衝撃荷重と落下係数

◆衝撃荷重
 
・クライマーの墜落によって生じたエネルギーは、ロープの伸び、ビレイヤーの移動、クライマーの身体によって吸収される。その際、ビレイシステム全体に加わる力を衝撃荷重と呼ぶ。 クライマーにとっては、墜落が止まる際に受ける衝撃の値。 

・1kN=100kg換算  
 
・ロープのスペックとして表示されている衝撃荷重値は、UIAAフォールテストで重りにかかった衝撃の最大値。
 
◆落下係数
 
・落下距離/繰り出したロープの長さ 
 
 
・ダイナミックロープでは 0 ~ 2 の値
 
・ロープで、確保されていた場合、 

⑴ 途中8m地点に中間支点を取り、計10m登攀して墜落、4m落下すると落下係数は、0.4。

⑵  中間支点なしで10m登って墜落し、ビレイヤーより10m下まで、合計20m落ちてぶら下がった場合、落下係数は、2。 

・落下係数2の墜落は避けなければならない。

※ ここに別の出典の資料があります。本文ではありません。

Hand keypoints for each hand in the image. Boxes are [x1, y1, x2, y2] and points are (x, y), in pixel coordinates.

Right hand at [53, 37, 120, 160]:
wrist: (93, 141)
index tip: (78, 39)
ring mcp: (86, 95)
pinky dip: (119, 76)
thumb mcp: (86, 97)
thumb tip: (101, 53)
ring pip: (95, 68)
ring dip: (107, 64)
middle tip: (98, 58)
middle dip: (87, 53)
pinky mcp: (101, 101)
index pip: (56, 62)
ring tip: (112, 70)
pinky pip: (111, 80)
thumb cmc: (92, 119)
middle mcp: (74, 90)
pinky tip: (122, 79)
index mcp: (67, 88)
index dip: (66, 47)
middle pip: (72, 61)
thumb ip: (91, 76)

マルチピッチの場合は必ず0ピンをクリップ。落下係数2を経験したロープは継続して使用しない。

・繰り出されたロープが長ければ長いほど衝撃が吸収されるため、墜落の重大さは、墜落の距離のみでは決まらない(繰り出されたロープが長いほど墜落によるエネルギーを吸収するため)。
 
・理論上の落下率では、ロープと岩やクイックドローとの摩擦は考慮されていない。これらの摩擦は、墜落のエネルギーがロープ全体に伝わらない原因となる。